However, until privacy is guaranteed by constitution, there will be always a temptation to make things easier by tying your personal id numbers to accounts.
Take away anonymity and the abusers will have a much easier time finding their victims (back). And/or the abused will need to forgo using social media.
I simply don't understand why governments in "free" countries feel that they need to meddle with every aspect of people's lives. I'm starting to think that it's better if things I like don't become popular, so that governments don't start meddling with them.
I'd also point out that increasingly companies are forcing such policies - using mobile phones - that in the end is the same result. That logging into many services require use of a mobile phone and/or a credit card. One might argue this is better than a government id/validation system, but in practice the government gets access to all the data anyway and now you have that friction and you've now distributed the data to multiple databases for whatever uses.
I'd prefer to not have either.
That there are significant problems in the world that might be improved upon with a lack of anonymity. Be that social media bullying, slander, the review 'industry' - or just the more dark aspects of human nature that anonymity allows - such as people getting the dopamine hit of attacking a person.
There are other things that anonymity allowed that are good - whistleblowers, people under restrictive regimes being able to communicate. Sometimes it's freeing to be able to say what you really think anonymously.
So what to do? There probably isn't any one single answer. That many services will require your identity to use. Having a government ID system if correctly engineered and administored - that arguably actually might be preferable for some services.
There could be services services that allow anonymity. The distinction could be reach or some other mechanisms.

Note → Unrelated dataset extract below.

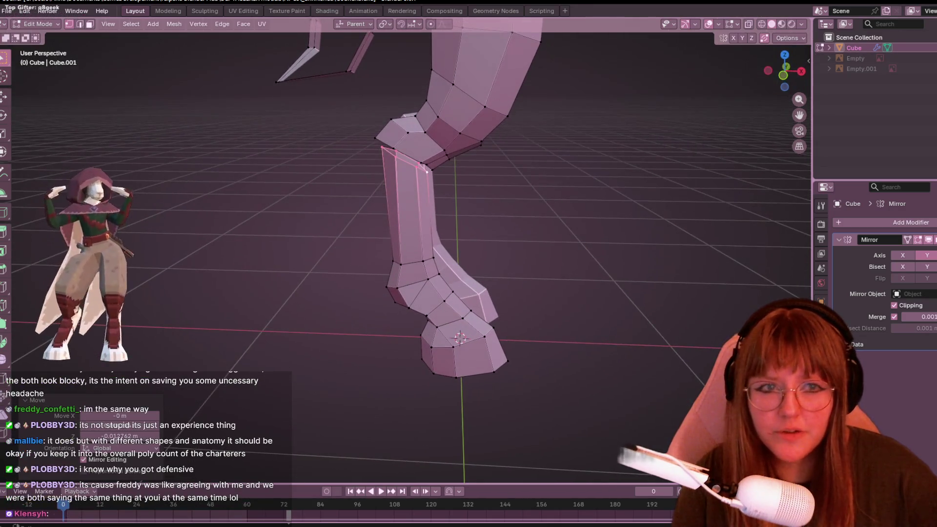
pyautogui.click(782, 76)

'Freedom' is an odd word as it is used in the US. I don't see people generally talking about it wrt companies requiring ID for example - and yes often there is no or little choice. If it's anything restrictive from the government then immediately it's a big deal. It's a weird kind of freedom - people are free to by cyber bullied, to be erroneously attacked and lose their jobs, to erode trust - from reviews, to news, to science and so forth. To erode democracy itself. That's apparently not a problem because we are 'free'. It doesn't make much sense to me.